[Saved data entries]

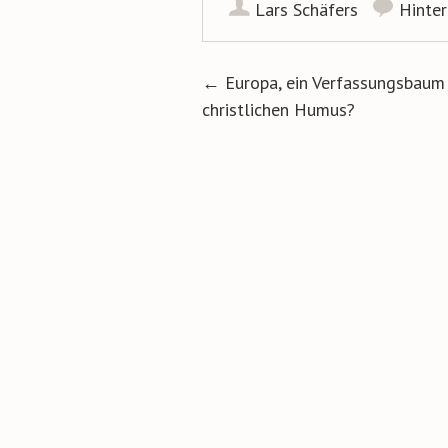
Lars Schäfers
Hinte
Artikel-Navigat
←
Europa, ein Verfassungsbaum
christlichen Humus?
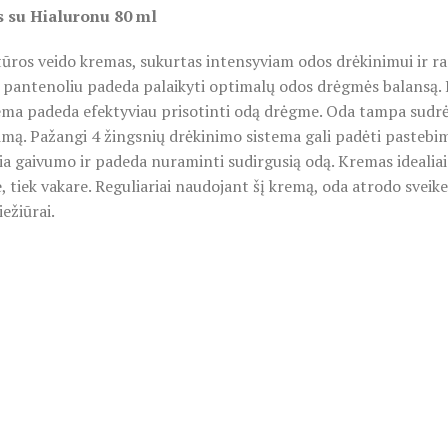
 su Hialuronu 80 ml
ros veido kremas, sukurtas intensyviam odos drėkinimui ir ram
r pantenoliu padeda palaikyti optimalų odos drėgmės balansą. 
ma padeda efektyviau prisotinti odą drėgme. Oda tampa sudrėkin
imą. Pažangi 4 žingsnių drėkinimo sistema gali padėti pastebim
a gaivumo ir padeda nuraminti sudirgusią odą. Kremas idealiai ti
e, tiek vakare. Reguliariai naudojant šį kremą, oda atrodo sveike
ežiūrai.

Problem statement
Please print the data above once more, exactly and without images.

Reply
Lars Schäfers
Hinte
Artikel-Navigat
←
Europa, ein Verfassungsbaum
christlichen Humus?
 su Hialuronu 80 ml
ros veido kremas, sukurtas intensyviam odos drėkinimui ir ram
r pantenoliu padeda palaikyti optimalų odos drėgmės balansą. 
ma padeda efektyviau prisotinti odą drėgme. Oda tampa sudrėkin
imą. Pažangi 4 žingsnių drėkinimo sistema gali padėti pastebim
a gaivumo ir padeda nuraminti sudirgusią odą. Kremas idealiai ti
e, tiek vakare. Reguliariai naudojant šį kremą, oda atrodo sveike
ežiūrai.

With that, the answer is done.